前回、少なくとも米国特許庁のデータベース上は、1800年代にRhein氏の特許は存在しないことが判明しました。
そこで次は、欧州特許庁のesp@cenetを検索してみます。

「Inventor(s)」欄に「Rhein」を入力して検索すると、現時点で1068件ヒットします。
表示は最初の500件だけにカットされてしまいますので、キーワードを

 Meyer Rhein

に変更しました。
(esp@cenetでは、スペースを挟んで単語を並べるとAND検索になります。)

これで、10件に絞られます。
内訳は1900年代前半が8件、後半以降が2件です。
1800年代は、見当たりません。
1900年代前半8件は、以下のとおりです(優先日の古いものから並べます)。

優先日/登録日または公開日/番号/発明の名称
1908-10-21/1910-09-06/US969190 (A)/POWDER HOLDING AND DISPENSING CONTAINER
1908-10-21/1910-08-02/US966053 (A)/POWDER HOLDING AND DISPENSING CONTAINER
1915-10-16/1920-01-06/US1327114 (A)/Gage for dental and surgical instruments
1918-03-05/1919-03-18/US1297494 (A)/DENTIFRICE
1918-03-05/1926-04-10/AT102951 (B)/Zahnpulver
1919-01-31/1919-08-12/CA192084 (A)/DENTIFRICE
1921-02-25/1922-01-11/FR531331 (A)/Dentifrice
優先日不明/1921-11-22/CA214397 (A)/DENTIFRICE

ここで、米国特許庁のデータベースで発明者名を「Rhein」として検索したときに、最も古い特許は第1,327,114号でした。

ところが欧州特許庁で検索すると、さらに古い第969,190号と第966,053号が見つかっています。発明の内容は、tooth powderなどの粉体を収容する容器です。

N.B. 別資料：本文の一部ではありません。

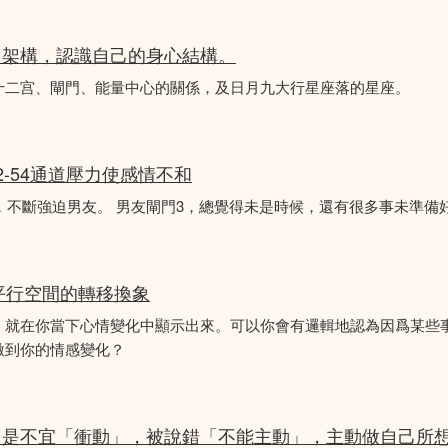
圖架構，認識自己的身心結構。
十二宫、閘門、能量中心的關係，及日月九大行星座落的星座。
2-54通道壓力使感情不和
婚，不斷強迫男友。 男友閘門3，總覺得未是時候，還有很多事未準備
平行空間的轉移換象
，就在你當下心情變化中顯示出來。可以你會有邏輯地認為因爲某些
激到你的情感變化？
，是不宜「衝動」，被說錯「不能主動」，主動做自己所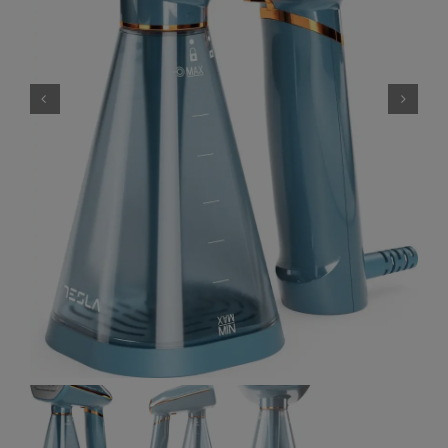
Αφύγρανση
Εικόνα – Ήχος
Ανεμιστήρες
Μικροσυσκευές
Συσκευές Καθαρισμού
Προσωπική Φροντίδα
Gadgets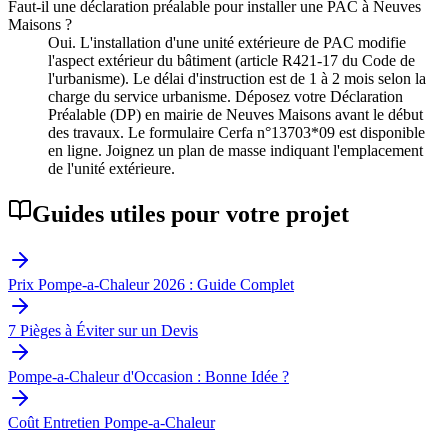
Faut-il une déclaration préalable pour installer une PAC à Neuves
Maisons ?
Oui. L'installation d'une unité extérieure de PAC modifie
l'aspect extérieur du bâtiment (article R421-17 du Code de
l'urbanisme). Le délai d'instruction est de 1 à 2 mois selon la
charge du service urbanisme. Déposez votre Déclaration
Préalable (DP) en mairie de Neuves Maisons avant le début
des travaux. Le formulaire Cerfa n°13703*09 est disponible
en ligne. Joignez un plan de masse indiquant l'emplacement
de l'unité extérieure.
Guides utiles pour votre projet
Prix Pompe-a-Chaleur 2026 : Guide Complet
7 Pièges à Éviter sur un Devis
Pompe-a-Chaleur d'Occasion : Bonne Idée ?
Coût Entretien Pompe-a-Chaleur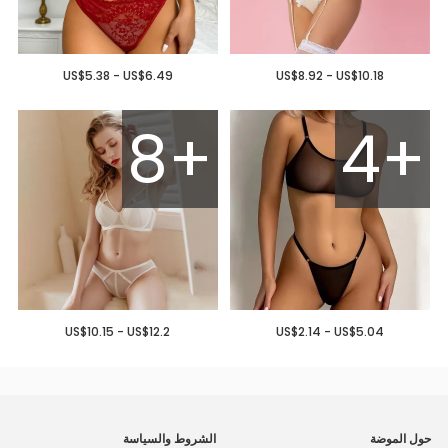
US$5.38 - US$6.49
US$8.92 - US$10.18
8+
4+
US$10.15 - US$12.2
US$2.14 - US$5.04
حول الموضة
الشروط والسياسة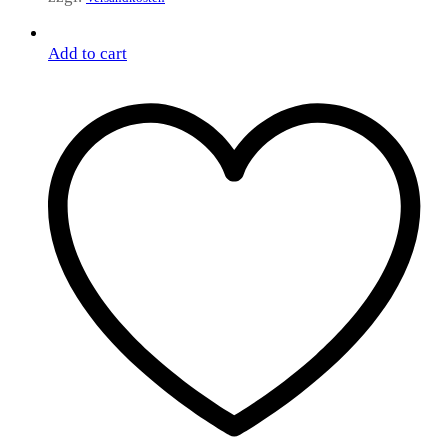
Add to cart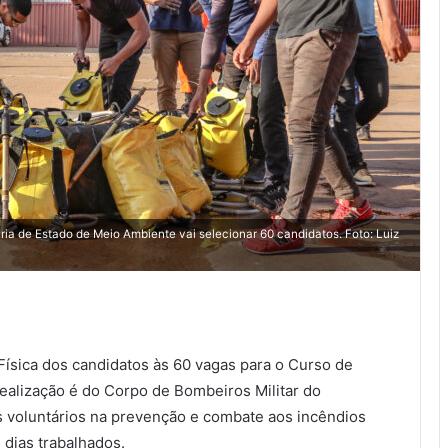
ria de Estado de Meio Ambiente vai selecionar 60 candidatos. Foto: Luiz
 Física dos candidatos às 60 vagas para o Curso de
realização é do Corpo de Bombeiros Militar do
s voluntários na prevenção e combate aos incêndios
 dias trabalhados.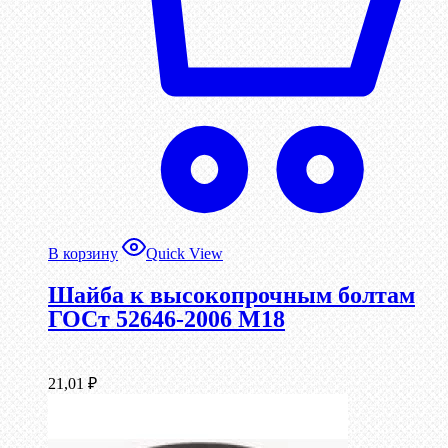
В корзину
Quick View
Шайба к высокопрочным болтам
ГОСт 52646-2006 М18
21,01
₽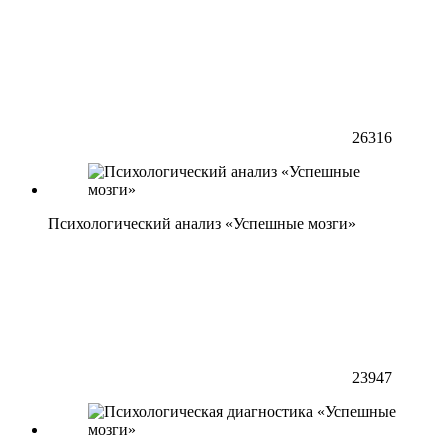
26316
Психологический анализ «Успешные мозги»
23947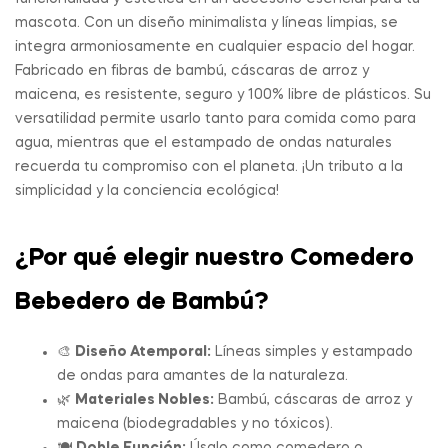
mascota. Con un diseño minimalista y líneas limpias, se
integra armoniosamente en cualquier espacio del hogar.
Fabricado en fibras de bambú, cáscaras de arroz y
maicena, es resistente, seguro y 100% libre de plásticos. Su
versatilidad permite usarlo tanto para comida como para
agua, mientras que el estampado de ondas naturales
recuerda tu compromiso con el planeta. ¡Un tributo a la
simplicidad y la conciencia ecológica!
¿Por qué elegir nuestro Comedero
Bebedero de Bambú?
🎨
Diseño Atemporal:
Líneas simples y estampado
de ondas para amantes de la naturaleza.
🌿
Materiales Nobles:
Bambú, cáscaras de arroz y
maicena (biodegradables y no tóxicos).
🍽️
Doble Función:
Úsalo como comedero o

これが米国特許庁側でヒットしなかったのは、なぜでしょうか。

ひとつの可能性として欠番がありますが、Number Searchで番号から検索すると、両方ともヒットします。
欠番リストにも、入っていません。
いずれも欠番ではなく、データとしては収録されているのです。

上に出てきた最も古い特許の発明の名称からキーワードを得て、米国特許庁Full-text DatabaseのQuick Searchで、「Title」欄に「DISPENSING CONTAINER」と入力して検索してみました。
ヒットする結果のうち最も古いのは、第1,331,112号です。
やはり、こちらでは上の2件は出てきません。

ためしに発明者名をAlexander Bellに変えて検索してみると、ヒットする結果で最も古いものは、第1,410,875号です。
ところがベルには、これより前に、最低でもかの有名な電話の特許(第174,465号;1876年3月7日登録)があります。
番号から検索すれば、当然、ヒットします。

そこで米国特許庁のQuick Searchのヘルプを参照したところ、次のように説明されていました。
Patents from 1790 to December 1975 offer only the patent number, issue date, and current US patent classification in the text display, and can be searched only within those fields. However, this limited text display also includes a hyperlink to obtain full-page images of all pages of the patent.

表向きは、1975年12月以前は登録番号と発行日、米国分類だけが検索対象になるようです。
ただ、実際には、キーワード検索で1920年の特許を取得できています。

ここまでの結果から、米国特許庁のデータベースでは、登録番号が6桁未満の特許をキーワードから正しく取得することはできないのでは?という仮説を立てました。

この仮説を、検証してみます。
まず、特許番号第1,000,000号と第999,999号を番号から検索して、情報を取得します。

第1,000,000号
発明の名称:Vehicle tire
出願日:1910年4月25日
出願番号:557,336
登録日:1911年8月8日
発明者:Francis H. Holton

第999,999号
発明の名称:Automatic railway-switch-operating mechanism
出願日:1910年11月8日
出願番号:581,290
登録日:1911年8月8日
発明者:Laniel F. Hoffmann

これらの特許を、キーワード検索から取得できるかどうか試します。

出願日:1910年4月25日 → ×
出願日:1910年11月8日 → ×

出願番号:557,336 → ×
出願番号:581,290 → ×

発明者:Francis AND Holton →×
発明者:Laniel F. Hoffmann →×

発明の名称:railway-switch-operating →×
発明の名称:railway AND mechanism →×
発明の名称:"Vehicle tire" →×

登録番号が6桁か7桁かという問題では、ないようです。

ただ、こうして検索しているうちに、検索語を問わず検索結果で最も古い登録番号の頭が「1,3」で始まっているケースが多いことに気づきました。

そこで、1,300,000号と1,299,999号で上と同じことを試したところ、やはり発明者名や発明の名称などのキーワード検索で情報を取ることはできません。

ところが第1,400,000号は、発明の名称や発明者名などのキーワードから検索が可能になりました。

この第1,400,000号は、発明の名称が「valve grinder」、発明者名「Fidele Richard」です。
そして「Title」欄に「valve grinder」指定した検索でヒットする特許のうち、最も古いものは第1,328,197号。発明者名Fidele Richardでの検索は、第1,400,000号のみヒットします。

今回の調査で最初に拾ったRhein特許は、第1,327,114号でした。
第1,328,197号と第1,327,114号のどちらも頭が「1,32」から始まるため、1,320,000号で上と同じことを試したところ、発明の名称などから情報を取ることは、できません。

とすると、登録番号「1,32X,XXX」のいずれかの番号が、境になっている可能性が高いですね。

米国特許庁のFull-text database。
番号によって検索できる項目が違うということは、初めて知りました。

Rhein特許からずいぶん横道に逸れてしまいましたが、次回、話を元に戻して続けます。